• _WORK ITEM_: Extract the line that contains "Method for ask" and every line after it to the end of the records below, exactly as written and nothing else.
___
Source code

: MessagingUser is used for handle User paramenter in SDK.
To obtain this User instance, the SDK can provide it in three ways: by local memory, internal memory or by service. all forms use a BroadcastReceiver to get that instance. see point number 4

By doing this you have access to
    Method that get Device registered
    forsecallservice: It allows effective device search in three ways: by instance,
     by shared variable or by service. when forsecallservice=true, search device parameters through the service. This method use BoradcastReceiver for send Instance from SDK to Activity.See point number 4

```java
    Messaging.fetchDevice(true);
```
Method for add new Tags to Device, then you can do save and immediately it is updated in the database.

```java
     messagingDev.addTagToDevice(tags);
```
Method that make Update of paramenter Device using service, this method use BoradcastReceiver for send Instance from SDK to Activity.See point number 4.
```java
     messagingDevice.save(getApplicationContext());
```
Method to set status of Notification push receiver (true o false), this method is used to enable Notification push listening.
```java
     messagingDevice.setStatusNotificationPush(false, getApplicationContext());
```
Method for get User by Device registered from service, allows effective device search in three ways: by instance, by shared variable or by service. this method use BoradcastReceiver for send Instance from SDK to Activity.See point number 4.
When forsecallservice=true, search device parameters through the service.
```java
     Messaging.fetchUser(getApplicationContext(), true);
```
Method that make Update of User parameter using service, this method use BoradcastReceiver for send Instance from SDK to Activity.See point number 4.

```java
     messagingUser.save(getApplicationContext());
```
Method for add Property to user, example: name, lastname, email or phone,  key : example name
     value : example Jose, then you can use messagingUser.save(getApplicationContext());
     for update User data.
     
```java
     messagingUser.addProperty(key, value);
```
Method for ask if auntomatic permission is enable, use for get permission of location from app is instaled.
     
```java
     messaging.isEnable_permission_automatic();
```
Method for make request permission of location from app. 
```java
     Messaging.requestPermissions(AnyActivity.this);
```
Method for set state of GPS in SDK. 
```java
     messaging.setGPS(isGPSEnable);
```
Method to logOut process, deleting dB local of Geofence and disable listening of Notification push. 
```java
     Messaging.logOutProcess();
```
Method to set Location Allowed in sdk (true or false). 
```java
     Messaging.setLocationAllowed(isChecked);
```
___
• _TASK SOLUTION_:
Method for ask if auntomatic permission is enable, use for get permission of location from app is instaled.
     
```java
     messaging.isEnable_permission_automatic();
```
Method for make request permission of location from app. 
```java
     Messaging.requestPermissions(AnyActivity.this);
```
Method for set state of GPS in SDK. 
```java
     messaging.setGPS(isGPSEnable);
```
Method to logOut process, deleting dB local of Geofence and disable listening of Notification push. 
```java
     Messaging.logOutProcess();
```
Method to set Location Allowed in sdk (true or false). 
```java
     Messaging.setLocationAllowed(isChecked);
```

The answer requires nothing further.